- **DATA**:
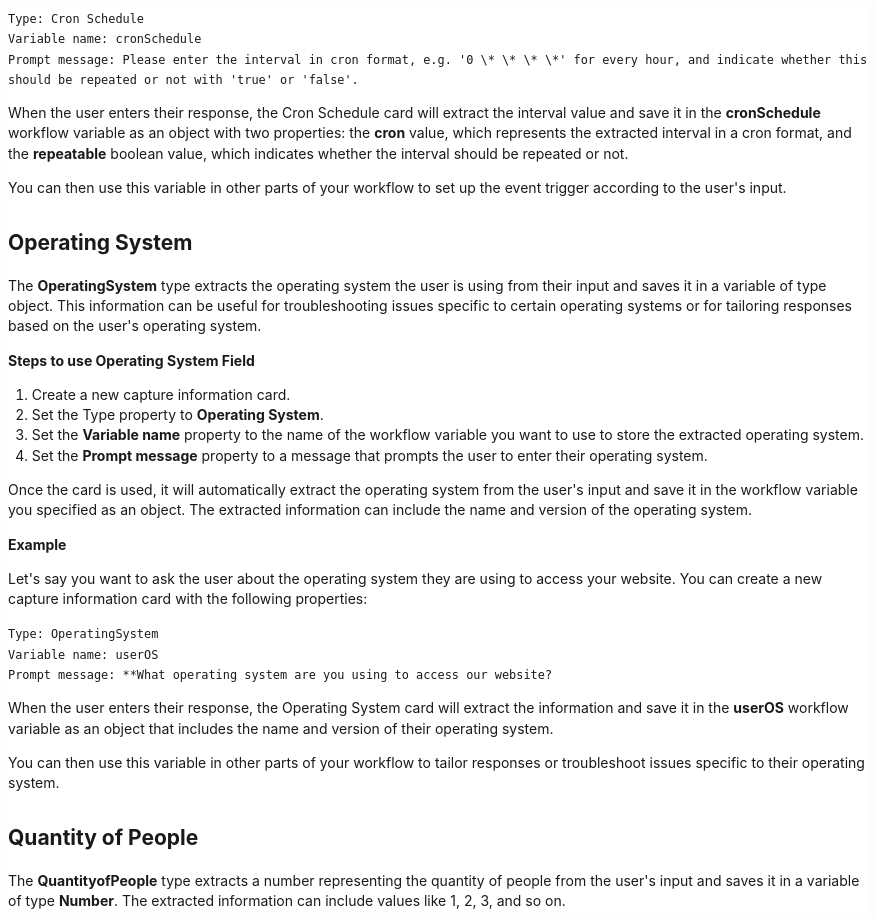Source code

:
 ```
Type: Cron Schedule
Variable name: cronSchedule
Prompt message: Please enter the interval in cron format, e.g. '0 \* \* \* \*' for every hour, and indicate whether this should be repeated or not with 'true' or 'false'.
```

When the user enters their response, the Cron Schedule card will extract the interval value and save it in the **cronSchedule** workflow variable as an object with two properties: the **cron** value, which represents the extracted interval in a cron format, and the **repeatable** boolean value, which indicates whether the interval should be repeated or not.

You can then use this variable in other parts of your workflow to set up the event trigger according to the user's input.

## Operating System

The **OperatingSystem** type extracts the operating system the user is using from their input and saves it in a variable of type object. This information can be useful for troubleshooting issues specific to certain operating systems or for tailoring responses based on the user's operating system.

**Steps to use Operating System Field**

1. Create a new capture information card.
2. Set the Type property to **Operating System**.
3. Set the **Variable name** property to the name of the workflow variable you want to use to store the extracted operating system.
4. Set the **Prompt message** property to a message that prompts the user to enter their operating system.

Once the card is used, it will automatically extract the operating system from the user's input and save it in the workflow variable you specified as an object. The extracted information can include the name and version of the operating system.

**Example**

Let's say you want to ask the user about the operating system they are using to access your website. You can create a new capture information card with the following properties:

```
Type: OperatingSystem
Variable name: userOS
Prompt message: **What operating system are you using to access our website?
```

When the user enters their response, the Operating System card will extract the information and save it in the **userOS** workflow variable as an object that includes the name and version of their operating system.

You can then use this variable in other parts of your workflow to tailor responses or troubleshoot issues specific to their operating system.

## Quantity of People

The **QuantityofPeople** type extracts a number representing the quantity of people from the user's input and saves it in a variable of type **Number**. The extracted information can include values like 1, 2, 3, and so on.
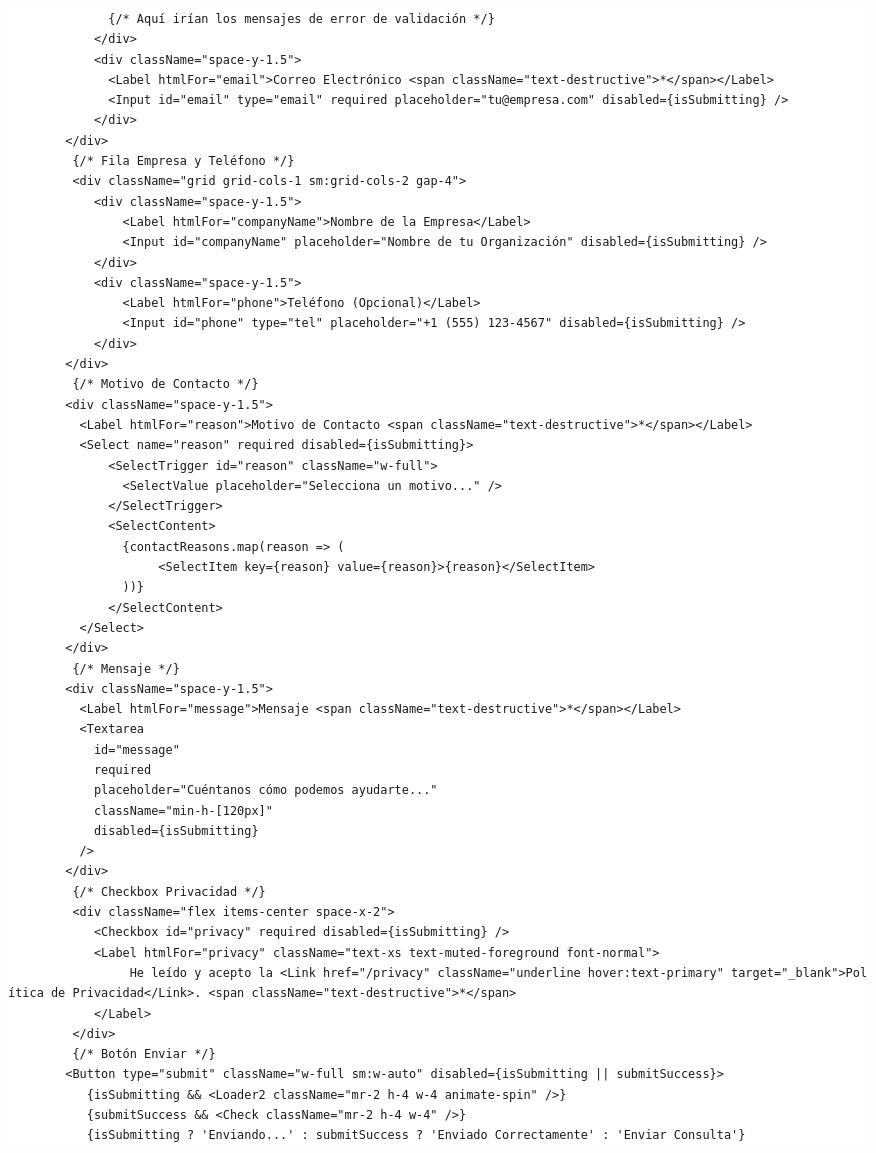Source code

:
 ```tsx
              {/* Aquí irían los mensajes de error de validación */}
            </div>
            <div className="space-y-1.5">
              <Label htmlFor="email">Correo Electrónico <span className="text-destructive">*</span></Label>
              <Input id="email" type="email" required placeholder="tu@empresa.com" disabled={isSubmitting} />
            </div>
        </div>
         {/* Fila Empresa y Teléfono */}
         <div className="grid grid-cols-1 sm:grid-cols-2 gap-4">
            <div className="space-y-1.5">
                <Label htmlFor="companyName">Nombre de la Empresa</Label>
                <Input id="companyName" placeholder="Nombre de tu Organización" disabled={isSubmitting} />
            </div>
            <div className="space-y-1.5">
                <Label htmlFor="phone">Teléfono (Opcional)</Label>
                <Input id="phone" type="tel" placeholder="+1 (555) 123-4567" disabled={isSubmitting} />
            </div>
        </div>
         {/* Motivo de Contacto */}
        <div className="space-y-1.5">
          <Label htmlFor="reason">Motivo de Contacto <span className="text-destructive">*</span></Label>
          <Select name="reason" required disabled={isSubmitting}>
              <SelectTrigger id="reason" className="w-full">
                <SelectValue placeholder="Selecciona un motivo..." />
              </SelectTrigger>
              <SelectContent>
                {contactReasons.map(reason => (
                     <SelectItem key={reason} value={reason}>{reason}</SelectItem>
                ))}
              </SelectContent>
          </Select>
        </div>
         {/* Mensaje */}
        <div className="space-y-1.5">
          <Label htmlFor="message">Mensaje <span className="text-destructive">*</span></Label>
          <Textarea
            id="message"
            required
            placeholder="Cuéntanos cómo podemos ayudarte..."
            className="min-h-[120px]"
            disabled={isSubmitting}
          />
        </div>
         {/* Checkbox Privacidad */}
         <div className="flex items-center space-x-2">
            <Checkbox id="privacy" required disabled={isSubmitting} />
            <Label htmlFor="privacy" className="text-xs text-muted-foreground font-normal">
                 He leído y acepto la <Link href="/privacy" className="underline hover:text-primary" target="_blank">Política de Privacidad</Link>. <span className="text-destructive">*</span>
            </Label>
         </div>
         {/* Botón Enviar */}
        <Button type="submit" className="w-full sm:w-auto" disabled={isSubmitting || submitSuccess}>
           {isSubmitting && <Loader2 className="mr-2 h-4 w-4 animate-spin" />}
           {submitSuccess && <Check className="mr-2 h-4 w-4" />}
           {isSubmitting ? 'Enviando...' : submitSuccess ? 'Enviado Correctamente' : 'Enviar Consulta'}
```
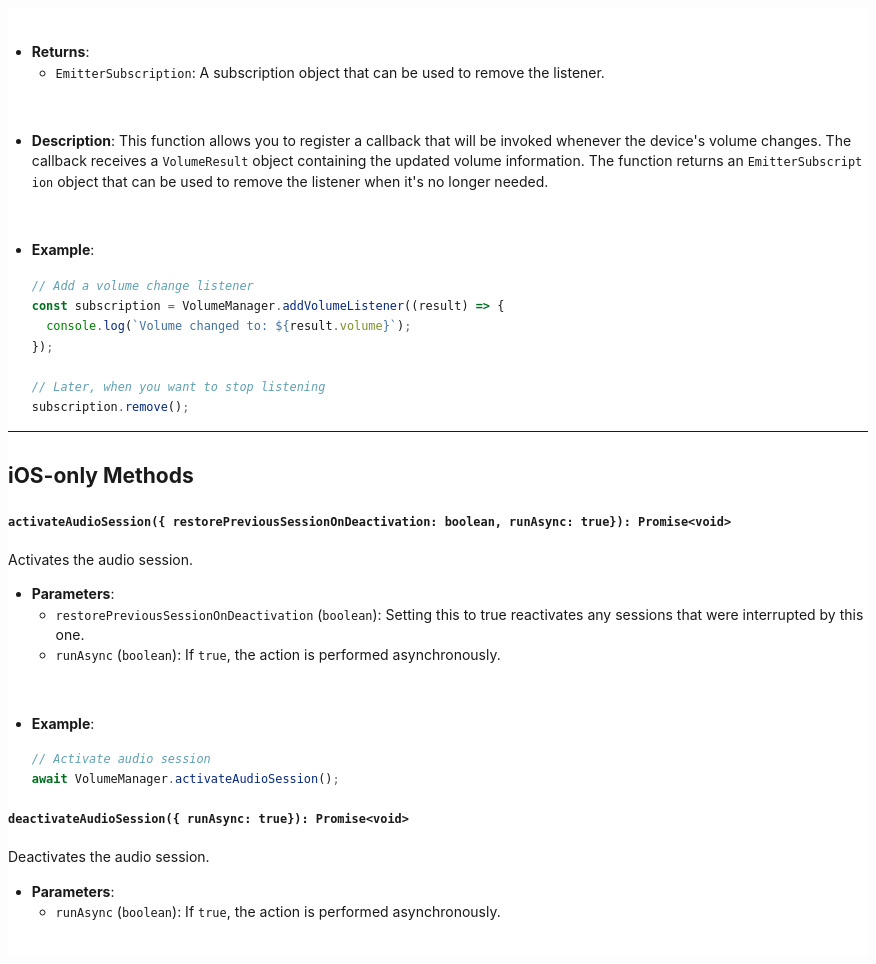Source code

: <br/>

- **Returns**: 
  - `EmitterSubscription`: A subscription object that can be used to remove the listener.

<br/>

- **Description**:
  This function allows you to register a callback that will be invoked whenever the device's volume changes. The callback receives a `VolumeResult` object containing the updated volume information. The function returns an `EmitterSubscription` object that can be used to remove the listener when it's no longer needed.

<br/>

- **Example**:
  ```typescript
  // Add a volume change listener
  const subscription = VolumeManager.addVolumeListener((result) => {
    console.log(`Volume changed to: ${result.volume}`);
  });
  
  // Later, when you want to stop listening
  subscription.remove();
  ```
---

## iOS-only Methods

#### **`activateAudioSession({ restorePreviousSessionOnDeactivation: boolean, runAsync: true}): Promise<void>`**

Activates the audio session. 

- **Parameters**:
  - `restorePreviousSessionOnDeactivation` (`boolean`): Setting this to true reactivates any sessions that were interrupted by this one.
  - `runAsync` (`boolean`): If `true`, the action is performed asynchronously.

<br/>

- **Example**:
  ```typescript
  // Activate audio session
  await VolumeManager.activateAudioSession();
  ```


#### **`deactivateAudioSession({ runAsync: true}): Promise<void>`**

Deactivates the audio session.

- **Parameters**:
  - `runAsync` (`boolean`): If `true`, the action is performed asynchronously.

<br/>
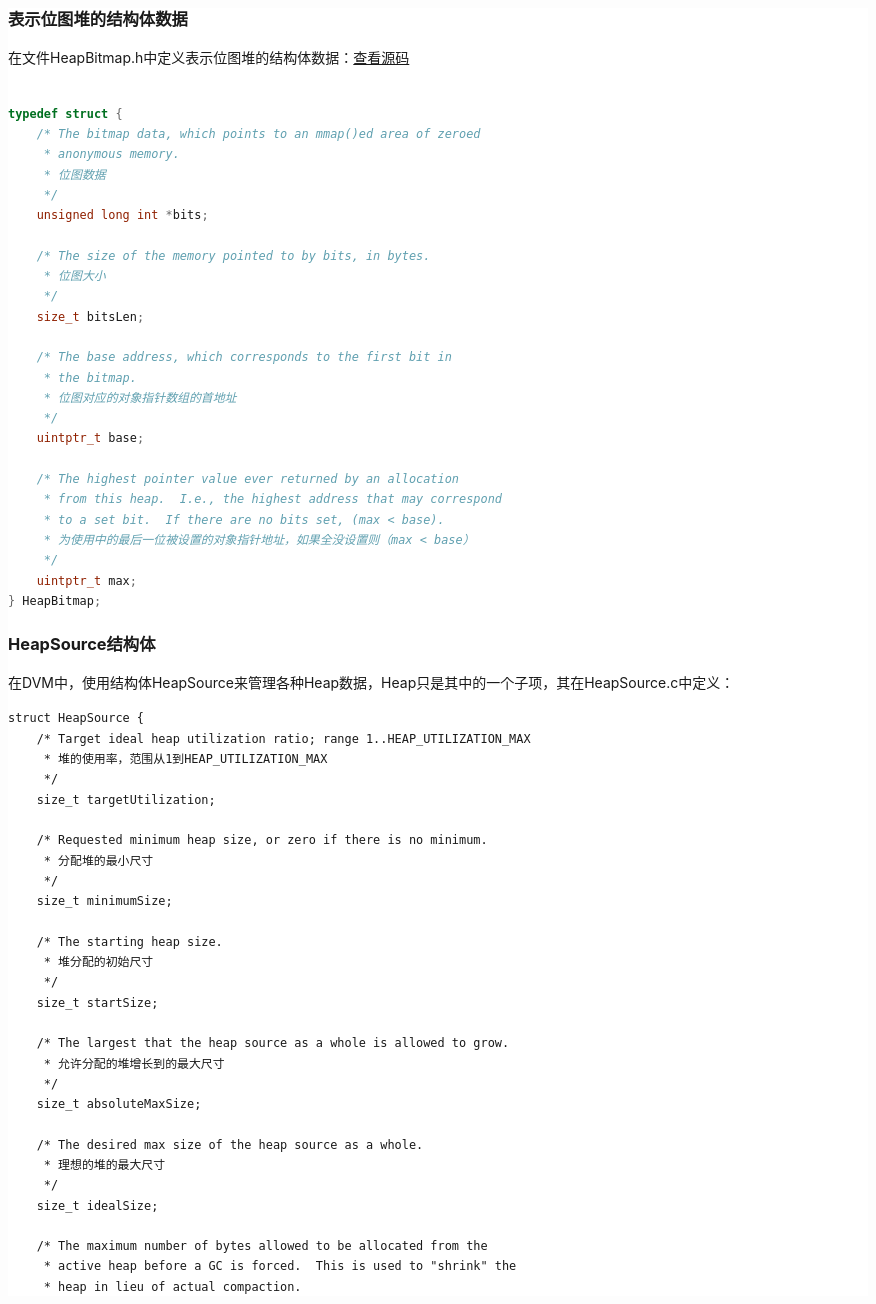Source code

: ### 表示位图堆的结构体数据
在文件HeapBitmap.h中定义表示位图堆的结构体数据：[查看源码](http://androidxref.com/1.6/xref/dalvik/vm/alloc/HeapBitmap.h)

``` C

typedef struct {
    /* The bitmap data, which points to an mmap()ed area of zeroed
     * anonymous memory.
     * 位图数据
     */
    unsigned long int *bits;

    /* The size of the memory pointed to by bits, in bytes.
     * 位图大小
     */
    size_t bitsLen;

    /* The base address, which corresponds to the first bit in
     * the bitmap.
     * 位图对应的对象指针数组的首地址
     */
    uintptr_t base;

    /* The highest pointer value ever returned by an allocation
     * from this heap.  I.e., the highest address that may correspond
     * to a set bit.  If there are no bits set, (max < base).
     * 为使用中的最后一位被设置的对象指针地址，如果全没设置则（max < base）
     */
    uintptr_t max;
} HeapBitmap;
```

### HeapSource结构体
在DVM中，使用结构体HeapSource来管理各种Heap数据，Heap只是其中的一个子项，其在HeapSource.c中定义：
```
struct HeapSource {
    /* Target ideal heap utilization ratio; range 1..HEAP_UTILIZATION_MAX
     * 堆的使用率，范围从1到HEAP_UTILIZATION_MAX
     */
    size_t targetUtilization;

    /* Requested minimum heap size, or zero if there is no minimum.
     * 分配堆的最小尺寸
     */
    size_t minimumSize;

    /* The starting heap size.
     * 堆分配的初始尺寸
     */
    size_t startSize;

    /* The largest that the heap source as a whole is allowed to grow.
     * 允许分配的堆增长到的最大尺寸
     */
    size_t absoluteMaxSize;

    /* The desired max size of the heap source as a whole.
     * 理想的堆的最大尺寸
     */
    size_t idealSize;

    /* The maximum number of bytes allowed to be allocated from the
     * active heap before a GC is forced.  This is used to "shrink" the
     * heap in lieu of actual compaction.
```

- **PROBLEM DESCRIPTION**: Whenever "remove" shows up in a line of the listing, copy that whole line.

- **TASK OUTPUT**:
  - `EmitterSubscription`: A subscription object that can be used to remove the listener.
  This function allows you to register a callback that will be invoked whenever the device's volume changes. The callback receives a `VolumeResult` object containing the updated volume information. The function returns an `EmitterSubscription` object that can be used to remove the listener when it's no longer needed.
  subscription.remove();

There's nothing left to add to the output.